Jan. 30, 2009 – Columbia University professor Rashid Khalidi used the Jan. 8, 2009 Op-Ed page of the New York Times to disseminate a false quote attributed to former Israeli chief of staff Moshe Ya’alon. After receiving documentation from CAMERA, the newspaper commendably published an Editors’ Note stating that the quote could not be verified and “should not have appeared in the article.”
The Jan. 30 editor’s note states:
An Op-Ed article on Jan. 8, on misperceptions of Gaza, included an unverified quotation. A former Israeli Defense Forces chief of staff, Moshe Yaalon, was quoted as saying in 2002 that ”the Palestinians must be made to understand in the deepest recesses of their consciousness that they are a defeated people.” This quotation, while cited widely, does not appear in the Israeli newspaper interview to which it is usually attributed. Its original source has not been found, and thus it should not have appeared in the article.
In claiming that Ya’alon said the Palestinians should feel they are a “defeated people,” Khalidi, the Edward Said Professor of Arab Studies at Columbia University and director of the school’s Middle East Institute, literally took a page from his own book. He uses the same fabricated quote in his 2004 book Resurrecting Empire, citing in the footnote an interview with Ari Shavit in Haaretz Magazine, August 30, 2002, as quoted in Arnaud de Borchgrave, “Road Map or Road Rage?” Washington Times, May 28, 2003. (Citing de Borchgrave in this way was a further deception by Khalidi: While de Borchgrave did indeed use the false quote, contrary to Khalidi he actually gave no source.)
CAMERA informed the New York Times that Ya’alon said no such thing in the Shavit interview. On the contrary, Ya’alon said that Palestinian Arabs must understand that terrorism would not make Israelis into a defeated people. (Click here for the full interview: Part I and Part II )

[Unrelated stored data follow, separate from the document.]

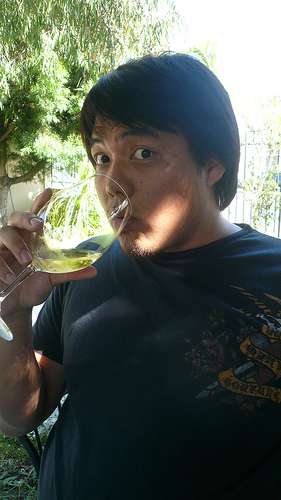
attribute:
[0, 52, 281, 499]
man — male, drinking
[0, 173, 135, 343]
wine — white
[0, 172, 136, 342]
glass — large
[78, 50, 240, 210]
hair — black, straight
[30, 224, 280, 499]
shirt — black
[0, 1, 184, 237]
tree — gree, large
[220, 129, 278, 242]
fence — metal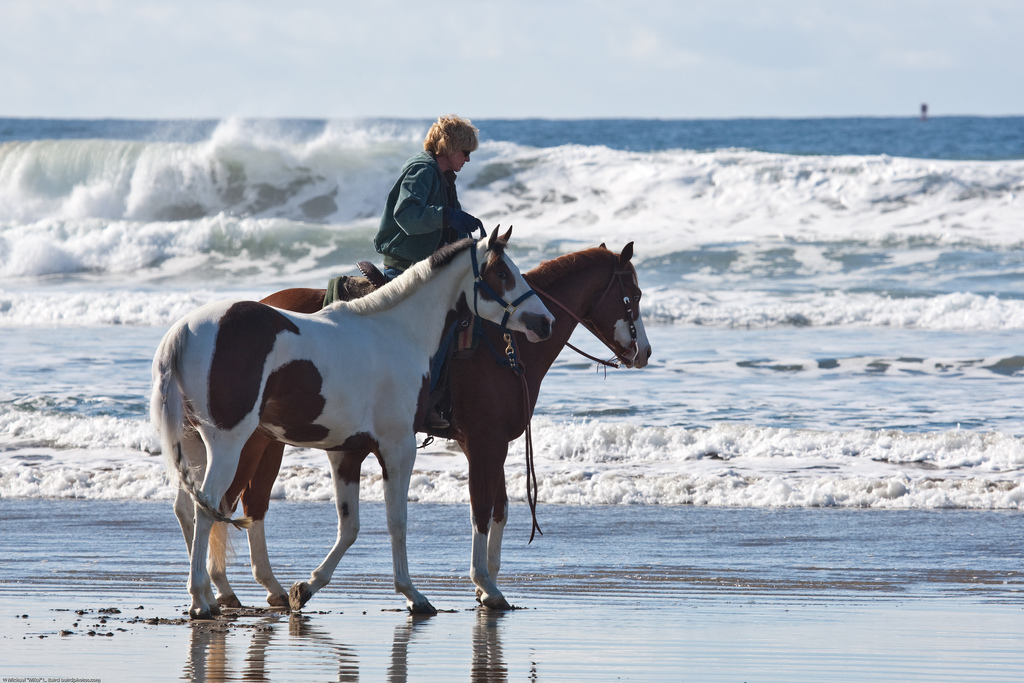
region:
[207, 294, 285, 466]
Large brown spot on the back of horse.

Below is Shavit’s question and Ya’alon’s answer:
Shavit: “Do you have a definition of victory? Is it clear to you what Israel’s goal in this war is?
Ya’alon: “I defined it from the beginning of the confrontation: the very deep internalization by the Palestinians that terrorism and violence will not defeat us, will not make us fold. If that deep internalization does not exist at the end of the confrontation, we will have a strategic problem with an existential threat to Israel. If that [lesson] is not burned into the Palestinian and Arab consciousness, there will be no end to their demands of us.”
Ya’alon repeated in the same interview:
The facts that are being determined in this confrontation — in terms of what will be burned into the Palestinian consciousness — are fateful. If we end the confrontation in a way that makes it clear to every Palestinian that terrorism does not lead to agreements, that will improve our strategic position.
The 2004 book, though, was not the first time Khalidi used the hoax quote to attack Israel. He also referred to it in columns published the The Nation (May 22, 2003) and the Pittsburgh Post-Gazette (June 1, 2003).
Numerous others have likewise relied on the fabrication to support their claims. Columnist H.D.S. Greenway used it in the Boston Globe (March 7, 2006); University of San Diego professor Gary Fields fooled the Chicago Tribune and its readers with it (Feb. 22, 2004); the Toronto Star‘s editorial page editor emeritus, Haroon Siddiqui, cited it in his obituary for Yasir Arafat to paint a picture of Israeli perfidy (Nov. 14, 2004); Henry Siegman relied on it for a piece in the London Review of Books (see Israel’s Jewish Defamers); and Electronic Intifada co-founder Ali Abunimah regurgitated the quote on his publication (March 7, 2008).
Update: International Herald Tribune Also Corrects
On Feb. 1, the International Herald Tribune, which had run the Khalidi Op-Ed containing the bogus quote, on published a correction.